Qu’est-ce qui vous inspire dans le rire ?
La société marocaine. Je puise mes idées et mon inspiration dans la vie des Marocains. La drague, les accents, les clichés, les situations. J’essaie ainsi de décortiquer la société marocaine, chose qui n’est pas du tout évidente.
Y a-t-il une différence entre les humours selon les régions ?
Les plus connus pour leur humour sont les Casablancais, les Marrakchis ou les Fassis, même si ces derniers sont plus pudiques. J’ai eu la chance d’être issu d’une famille fassie et d’avoir grandi à Casablanca, j’ai aussi vécu à Marrakech, à Rabat, à Kenitra, à Fès, et ma grand-mère est tangéroise, ma nounou berbère. Ca me permet d’imiter – et non pas de me moquer, ni même de taquiner – l’accent de mes chers compatriotes ! Je joue aussi sur les clichés, parce que j’aime bien quand mon spectacle parle un peu à tout le monde. Je ne suis pas du tout dans la sélection du public, au contraire, j’aimerais que mon humour parle à tout le monde parce que quand quelqu’un rit de vos blagues, c’est que quelque part vous lui ressemblez. C’est pour ça que j’essaye toujours d’adapter mon spectacle à la ville dans laquelle je me produis.
Le public marocain est-il réceptif, aime-t-il rire ?
Faire rire le Marocain c’est très difficile, parce qu’il ne va pas voir un humoriste sur scène pour rire, mais pour voir s’il est plus drôle que lui ! Une fois, un spectateur est venu me voir après le spectacle et il m’a dit : «malheureusement, vous m’avez fait rire».
Il était réellement dégoûté, parce que le Marocain est très drôle, il est blagueur, ! Et on ne rit pas bêtement, surtout chez nous. On rit parce qu’on est ému, parce qu’on s’est reconnu, parce que ça nous touche.
Il y a un public qui ne rit pas, mais qui applaudit parce que l’humoriste vient de mettre en lumière une certaine vérité.
Il faudrait aussi que le spectateur marocain se détache d’une certaine attente face aux nouveaux humoristes «francophones, casablancais, qui s’habillent en noir».
Je parle bien sûr de Gad qui est une personne qui influence, à qui on aimerait ressembler : chanteur, danseur, auteur, compositeur, mimeur, cuisinier, menuisier, pilote d’avion… J’ai envie de dire, in Gad we trust ! J’ai eu la chance de le rencontrer, il est vraiment formidable, très humble, très attaché à son pays. Il aurait tellement aimé pouvoir faire plus de dates au Maroc.

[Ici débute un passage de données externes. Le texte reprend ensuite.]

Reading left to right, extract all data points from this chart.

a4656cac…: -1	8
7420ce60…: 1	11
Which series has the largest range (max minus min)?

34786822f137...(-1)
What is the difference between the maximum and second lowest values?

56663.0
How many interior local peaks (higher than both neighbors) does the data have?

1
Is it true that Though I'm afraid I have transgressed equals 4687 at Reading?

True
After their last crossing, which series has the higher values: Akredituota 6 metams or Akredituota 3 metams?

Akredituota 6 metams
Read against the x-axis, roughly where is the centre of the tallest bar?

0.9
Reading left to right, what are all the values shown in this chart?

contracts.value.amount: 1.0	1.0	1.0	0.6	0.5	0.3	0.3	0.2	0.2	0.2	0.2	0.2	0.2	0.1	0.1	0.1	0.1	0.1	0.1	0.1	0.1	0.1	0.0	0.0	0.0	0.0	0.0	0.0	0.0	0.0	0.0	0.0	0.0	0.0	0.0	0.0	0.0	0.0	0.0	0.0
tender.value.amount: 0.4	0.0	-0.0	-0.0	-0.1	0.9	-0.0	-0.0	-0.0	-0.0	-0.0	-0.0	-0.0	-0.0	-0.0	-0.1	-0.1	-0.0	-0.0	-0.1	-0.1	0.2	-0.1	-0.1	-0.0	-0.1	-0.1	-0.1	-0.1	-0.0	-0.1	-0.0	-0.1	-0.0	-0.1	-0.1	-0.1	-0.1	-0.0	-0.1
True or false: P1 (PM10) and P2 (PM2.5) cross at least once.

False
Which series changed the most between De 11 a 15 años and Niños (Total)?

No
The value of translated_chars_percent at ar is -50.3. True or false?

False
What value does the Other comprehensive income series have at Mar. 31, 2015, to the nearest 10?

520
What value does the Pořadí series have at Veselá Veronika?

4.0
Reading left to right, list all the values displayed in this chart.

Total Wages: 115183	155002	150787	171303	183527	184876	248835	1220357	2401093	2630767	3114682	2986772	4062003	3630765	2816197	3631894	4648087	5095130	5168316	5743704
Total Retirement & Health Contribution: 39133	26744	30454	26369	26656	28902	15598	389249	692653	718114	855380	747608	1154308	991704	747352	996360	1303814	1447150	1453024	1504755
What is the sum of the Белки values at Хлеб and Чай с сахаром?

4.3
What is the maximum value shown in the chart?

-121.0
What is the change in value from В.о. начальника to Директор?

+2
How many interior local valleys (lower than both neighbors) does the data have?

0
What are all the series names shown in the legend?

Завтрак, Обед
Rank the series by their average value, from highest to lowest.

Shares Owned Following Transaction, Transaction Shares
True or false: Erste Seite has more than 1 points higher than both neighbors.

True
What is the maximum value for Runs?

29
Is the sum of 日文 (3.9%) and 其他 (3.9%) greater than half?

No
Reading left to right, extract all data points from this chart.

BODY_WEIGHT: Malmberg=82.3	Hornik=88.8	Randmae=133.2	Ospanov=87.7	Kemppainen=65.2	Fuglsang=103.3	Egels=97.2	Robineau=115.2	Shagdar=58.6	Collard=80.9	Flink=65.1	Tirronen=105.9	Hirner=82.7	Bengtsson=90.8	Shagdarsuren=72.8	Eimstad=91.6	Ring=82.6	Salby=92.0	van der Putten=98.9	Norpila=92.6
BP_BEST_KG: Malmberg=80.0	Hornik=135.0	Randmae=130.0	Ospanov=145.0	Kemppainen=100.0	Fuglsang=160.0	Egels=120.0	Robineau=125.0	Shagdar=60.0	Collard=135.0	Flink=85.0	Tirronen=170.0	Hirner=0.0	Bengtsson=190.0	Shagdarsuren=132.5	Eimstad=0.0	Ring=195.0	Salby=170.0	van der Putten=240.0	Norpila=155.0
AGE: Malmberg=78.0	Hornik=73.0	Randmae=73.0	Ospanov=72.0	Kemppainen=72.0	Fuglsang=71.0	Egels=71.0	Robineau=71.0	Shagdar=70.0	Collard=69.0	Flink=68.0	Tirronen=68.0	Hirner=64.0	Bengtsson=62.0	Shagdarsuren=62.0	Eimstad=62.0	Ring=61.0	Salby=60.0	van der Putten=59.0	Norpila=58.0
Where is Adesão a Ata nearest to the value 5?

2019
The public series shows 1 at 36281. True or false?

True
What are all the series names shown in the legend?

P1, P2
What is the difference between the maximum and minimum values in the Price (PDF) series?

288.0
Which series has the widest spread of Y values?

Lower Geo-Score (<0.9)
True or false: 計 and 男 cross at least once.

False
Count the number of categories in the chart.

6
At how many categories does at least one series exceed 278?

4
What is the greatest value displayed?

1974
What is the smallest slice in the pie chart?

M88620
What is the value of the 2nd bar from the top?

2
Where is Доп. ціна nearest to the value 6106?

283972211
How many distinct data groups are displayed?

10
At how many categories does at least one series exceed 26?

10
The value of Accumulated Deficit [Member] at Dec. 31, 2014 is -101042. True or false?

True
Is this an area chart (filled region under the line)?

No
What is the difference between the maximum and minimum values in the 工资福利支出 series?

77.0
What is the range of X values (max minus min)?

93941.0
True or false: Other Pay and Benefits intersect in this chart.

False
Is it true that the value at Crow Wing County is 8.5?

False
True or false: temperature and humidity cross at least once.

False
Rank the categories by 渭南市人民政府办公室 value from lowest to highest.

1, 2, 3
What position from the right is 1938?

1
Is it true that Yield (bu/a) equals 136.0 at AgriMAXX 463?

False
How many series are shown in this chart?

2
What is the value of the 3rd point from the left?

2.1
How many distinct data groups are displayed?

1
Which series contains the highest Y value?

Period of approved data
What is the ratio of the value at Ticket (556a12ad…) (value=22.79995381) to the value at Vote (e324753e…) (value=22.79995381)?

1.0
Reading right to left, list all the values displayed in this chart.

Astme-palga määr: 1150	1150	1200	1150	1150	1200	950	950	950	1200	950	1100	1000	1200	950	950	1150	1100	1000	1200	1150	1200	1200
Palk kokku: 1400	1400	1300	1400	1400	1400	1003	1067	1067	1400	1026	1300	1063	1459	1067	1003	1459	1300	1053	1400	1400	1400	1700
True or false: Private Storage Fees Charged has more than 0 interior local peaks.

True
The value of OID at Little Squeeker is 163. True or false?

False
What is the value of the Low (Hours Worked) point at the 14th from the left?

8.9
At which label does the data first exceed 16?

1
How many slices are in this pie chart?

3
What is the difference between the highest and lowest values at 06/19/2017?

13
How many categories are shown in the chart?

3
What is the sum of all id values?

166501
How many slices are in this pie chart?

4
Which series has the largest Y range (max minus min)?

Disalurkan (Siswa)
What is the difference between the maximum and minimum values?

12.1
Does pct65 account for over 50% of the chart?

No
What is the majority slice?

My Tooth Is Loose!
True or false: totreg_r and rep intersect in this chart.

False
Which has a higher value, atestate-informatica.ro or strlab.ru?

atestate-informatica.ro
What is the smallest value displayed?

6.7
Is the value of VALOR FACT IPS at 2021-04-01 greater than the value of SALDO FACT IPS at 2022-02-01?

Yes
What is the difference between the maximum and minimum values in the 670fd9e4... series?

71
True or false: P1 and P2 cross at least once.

Mais vraiment, c’est dommage de se voir toujours accusé d’imiter Gad, parce que je n’ai pas envie d’aller me faire connaître à l’étranger, mais dans mon pays.
›› Dis-moi de quoi tu ris, je te dirais d’où tu viens
Le rire est un phénomène universel qui existe partout dans le monde. Pourtant, on distingue plusieurs façons de rire selon les pays ou les régions. Les Bigoudens, habitants d’une région de la Bretagne, sont de grands conteurs, spécialistes d’histoires à dormir debout en gardant le sérieux. Chez les Trobiandais, un archipel du Pacifique occidental, le rire dépend des liens de parenté. Ainsi, le blagueur doit faire attention à qui il s’adresse, et celui qui subit les plaisanteries doit accepter sans se fâcher. À Kanak, en Nouvelle-Calédonie, la parole libre est accessible à ceux dont les liens de parenté ne contreviennent pas aux respects rituels. Cette société est plutôt sans humour, le rire s’oppose à un contrôle social très lourd. En ce qui concerne les Indiens d’Amérique du Nord, l’humour fonctionne par l’absurde. Ils accordent une véritable importance à une histoire drôle : le conteur est embarqué par l’histoire qu’il relate en entrant dans une sorte de dialogue intérieur, allant jusqu’à divaguer et verser dans le surréalisme. Dans le cas des Brésiliens, et plus précisément à Nambikwara, la population semi-nomade est presque toujours gaie et rieuse. Les indigènes lancent presque toujours des plaisanteries et des propos obscènes salués par de grands éclats rire.
Au Maroc, le rire est souvent rattaché à la situation, ou au tabou. Bon nombre de blagues de notre enfance se basent sur le ridicule d’une action ou sur la malice. À l’âge adulte, les langues se délient et osent plus de tabous, les blagues salaces sont légion dans le répertoire humoristique marocain. Moins innocent, l’humour est aussi et régulièrement une forme de méchanceté politiquement correcte.